DOCUMENT TEXT ::
#####
3

I have configured connection string in my IIS since I'm reusing it through my sharepoint solutions and custom services running next to sharepoint sites.

I'm using following snippet throughout my solutions, which works very well:

var connectionStrings = ConfigurationManager.ConnectionStrings;
connectionString = connectionStrings["FooDB"].ConnectionString;

But unfortunately that doesn't work for my custom sharepoint job, throwing exception Object reference not set to an instance of an object.. I suppose it is happening because job is executed by OWSTIMER process and not w3wp. How one can get around this issue?

3

You can open web.config in your timer job. How could you do it you can read this post. But the approach with property of timer job is easily. )

  • I like this approach more, since for it's more flexible. When I decide to change connection string, I don't have to manually update job properties. Whenever web.config gets updated, change is available in job. – jjczopek Feb 1 '12 at 2:09
2

You can use job properties to pass connection string. In FeatureActivated you can install and set your job schedule, also you can set job properties like this:

YOUR_JOB_OBJECT.Properties.Add("connectionString", YOUR_CONNECTIONSTRING_OBJECT);

and then in your job class (the one that inherits from SPJobDefinition) you can get this property in Execute method like this:

public override void Execute(Guid targetInstanceId) {

      string _cString=this.Properties["connectionString"].ToString();   

    }
0

Since your code is executing in the timer process, the CongfigurationManager instance isn't pulling from the web.config of the web application. It is pulling from the config for the timer service. This config file is located at {SharePointRoot}\BIN\OWSTIMER.EXE.CONFIG. You could put your connection strings in here as well and your above code should work.

There is another method you can use but I am less familiar with it. If you get the SPWebApplication instance, you can use the IisSettings property to find the path on disk to the web.config. You could either read it as XML or pass into the ConfigurationManager constructor (I believe it's an option).
#####
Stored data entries
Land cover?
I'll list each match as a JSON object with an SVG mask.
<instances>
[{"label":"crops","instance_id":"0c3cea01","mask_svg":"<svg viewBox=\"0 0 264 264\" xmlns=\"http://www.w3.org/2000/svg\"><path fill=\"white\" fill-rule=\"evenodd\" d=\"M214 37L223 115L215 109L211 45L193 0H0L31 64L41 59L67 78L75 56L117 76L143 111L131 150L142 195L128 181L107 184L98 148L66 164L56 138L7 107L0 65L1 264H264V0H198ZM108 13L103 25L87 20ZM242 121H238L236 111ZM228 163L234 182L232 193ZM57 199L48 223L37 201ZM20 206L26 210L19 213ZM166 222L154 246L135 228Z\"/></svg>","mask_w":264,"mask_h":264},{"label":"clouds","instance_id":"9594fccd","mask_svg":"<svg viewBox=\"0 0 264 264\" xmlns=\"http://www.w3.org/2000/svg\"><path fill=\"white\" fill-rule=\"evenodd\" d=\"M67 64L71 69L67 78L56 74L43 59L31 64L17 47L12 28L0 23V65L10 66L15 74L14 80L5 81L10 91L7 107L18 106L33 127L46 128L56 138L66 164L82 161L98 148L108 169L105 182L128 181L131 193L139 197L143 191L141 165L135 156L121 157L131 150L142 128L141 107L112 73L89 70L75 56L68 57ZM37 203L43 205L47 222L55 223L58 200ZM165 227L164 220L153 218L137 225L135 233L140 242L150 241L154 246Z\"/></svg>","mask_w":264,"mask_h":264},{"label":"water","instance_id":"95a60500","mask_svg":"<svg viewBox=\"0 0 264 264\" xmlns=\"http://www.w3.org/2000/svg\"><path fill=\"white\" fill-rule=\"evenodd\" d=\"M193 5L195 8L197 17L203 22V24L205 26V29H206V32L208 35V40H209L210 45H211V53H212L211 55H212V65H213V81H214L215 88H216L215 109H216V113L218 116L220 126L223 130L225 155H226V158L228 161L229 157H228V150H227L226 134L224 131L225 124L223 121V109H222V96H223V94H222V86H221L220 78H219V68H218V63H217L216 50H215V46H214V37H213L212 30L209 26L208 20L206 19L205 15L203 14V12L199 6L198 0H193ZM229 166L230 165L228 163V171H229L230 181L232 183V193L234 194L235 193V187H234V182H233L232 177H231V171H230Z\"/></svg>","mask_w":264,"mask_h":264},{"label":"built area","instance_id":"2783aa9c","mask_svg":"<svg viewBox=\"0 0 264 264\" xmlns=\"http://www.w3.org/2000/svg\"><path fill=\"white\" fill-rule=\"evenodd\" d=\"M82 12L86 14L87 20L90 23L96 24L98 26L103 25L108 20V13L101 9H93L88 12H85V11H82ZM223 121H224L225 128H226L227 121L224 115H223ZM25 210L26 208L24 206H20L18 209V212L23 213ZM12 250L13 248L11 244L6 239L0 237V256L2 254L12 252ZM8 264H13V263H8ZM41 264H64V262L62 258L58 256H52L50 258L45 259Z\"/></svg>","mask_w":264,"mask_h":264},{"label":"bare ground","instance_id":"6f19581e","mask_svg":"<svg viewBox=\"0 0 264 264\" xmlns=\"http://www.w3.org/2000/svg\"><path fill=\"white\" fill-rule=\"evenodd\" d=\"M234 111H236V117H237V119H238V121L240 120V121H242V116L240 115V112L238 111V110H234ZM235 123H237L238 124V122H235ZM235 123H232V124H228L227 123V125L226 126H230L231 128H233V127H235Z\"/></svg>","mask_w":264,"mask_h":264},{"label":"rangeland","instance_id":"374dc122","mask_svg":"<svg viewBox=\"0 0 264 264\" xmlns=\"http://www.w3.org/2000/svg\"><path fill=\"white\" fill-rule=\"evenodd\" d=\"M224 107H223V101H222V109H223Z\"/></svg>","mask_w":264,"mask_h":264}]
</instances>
#####
TASKS TO COMPLETE ::
(1) Quote the SharePoint timer job discussion between "var connectionStrings = ConfigurationManager.ConnectionStrings;" and "around this issue?", inclusive.
(2) Answer these questions from the SharePoint timer job discussion:
(a) Which process does the asker say executes the custom SharePoint job?
(b) Where is the config file for the timer service located?
(c) In which method of the job class can the connection string property be read?

RESPONSES FOR EACH TASK ::
(1)
var connectionStrings = ConfigurationManager.ConnectionStrings;
connectionString = connectionStrings["FooDB"].ConnectionString;

But unfortunately that doesn't work for my custom sharepoint job, throwing exception Object reference not set to an instance of an object.. I suppose it is happening because job is executed by OWSTIMER process and not w3wp. How one can get around this issue?

(2)
(a) The OWSTIMER process, not w3wp.
(b) At {SharePointRoot}\BIN\OWSTIMER.EXE.CONFIG.
(c) In the Execute method.